[Consegna]
Indica quale altro film viene citato nel brano estratto e in che anno è uscito.

[Brano estratto]
......

Questo film offre molti spunti di riflessione a partire dalla tematica dell’immigrazione fino ad arrivare alla questione dei diritti umani nel mondo intero. Fin da subito bisogna essere consapevoli che gli immigrati del Sud, o meglio gli africani, sono pur sempre esseri umani come noi. Non bisogna commettere l’errore di etichettarli come profughi e ricordarli semplicemente come numeri di anime disperse nel mare profondo. La società contemporanea ormai non si impressiona più davanti ad una persona morta: i mass media fanno di tutto per accaparrarsi la notizia più appetibile, rendendo la nostra società mortificante, insensibile, inerme. Un altro aspetto emerso in questo film, e anche in Lion (film uscito nel 2016), rappresenta il futuro di queste persone: anche loro, avendo perso ogni cosa, auspicano ad un futuro migliore, ad un percorso di studi, ad un lavoro, per poi tornare nel paese d’origine e rivivere una seconda vita portando con sé il bagaglio del sapere acquisito nel tempo con la speranza di poter riabbracciare di nuovo la famiglia, i luoghi, i profumi e i colori del passato . Questo, perché anche loro sono persone con sogni, ambizioni, aspettative e in cerca di più fortuna. Ovviamente a queste cose si affiancano i diritti umani, emanati nel dicembre 1948, quei diritti fondamentali che dovrebbero aver avuto applicazioni in tutti gli Stati. Questi diritti che avrebbero dovuto rendere il mondo un posto migliore in cui vivere per TUTTI, per ora in gran parte di esso restano solamente dei classici codici messi in vetrina su carta.

......

[Dati forniti]
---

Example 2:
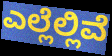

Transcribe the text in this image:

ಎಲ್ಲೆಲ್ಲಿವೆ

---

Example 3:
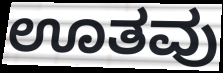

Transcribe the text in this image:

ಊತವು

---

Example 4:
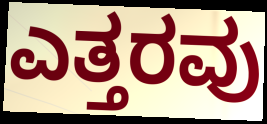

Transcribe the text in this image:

......

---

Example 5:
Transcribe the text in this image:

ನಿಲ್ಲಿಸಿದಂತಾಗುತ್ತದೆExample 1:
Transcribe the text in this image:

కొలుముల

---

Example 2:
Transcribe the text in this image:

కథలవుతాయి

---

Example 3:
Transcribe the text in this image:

......

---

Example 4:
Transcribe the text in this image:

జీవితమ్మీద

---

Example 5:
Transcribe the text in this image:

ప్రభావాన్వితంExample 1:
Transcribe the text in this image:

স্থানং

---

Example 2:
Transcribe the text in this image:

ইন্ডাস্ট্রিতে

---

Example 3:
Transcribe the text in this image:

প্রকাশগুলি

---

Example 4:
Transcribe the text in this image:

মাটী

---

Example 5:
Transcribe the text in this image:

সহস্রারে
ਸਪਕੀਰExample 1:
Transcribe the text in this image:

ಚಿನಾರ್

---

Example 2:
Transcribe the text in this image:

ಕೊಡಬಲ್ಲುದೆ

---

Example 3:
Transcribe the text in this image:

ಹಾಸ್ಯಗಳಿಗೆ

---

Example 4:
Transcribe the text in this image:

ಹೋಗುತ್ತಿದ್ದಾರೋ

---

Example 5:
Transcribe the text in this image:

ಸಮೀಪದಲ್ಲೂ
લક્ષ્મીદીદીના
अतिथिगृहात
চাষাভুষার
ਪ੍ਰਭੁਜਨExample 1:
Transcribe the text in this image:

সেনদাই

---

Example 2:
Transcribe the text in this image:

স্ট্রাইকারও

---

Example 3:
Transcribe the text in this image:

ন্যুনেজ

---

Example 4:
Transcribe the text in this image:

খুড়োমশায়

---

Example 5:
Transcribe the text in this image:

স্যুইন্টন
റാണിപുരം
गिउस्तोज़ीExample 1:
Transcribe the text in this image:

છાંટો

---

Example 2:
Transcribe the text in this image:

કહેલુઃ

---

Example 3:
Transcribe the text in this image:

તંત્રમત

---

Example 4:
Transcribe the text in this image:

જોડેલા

......

[Soluzione]
Lion, uscito nel 2016.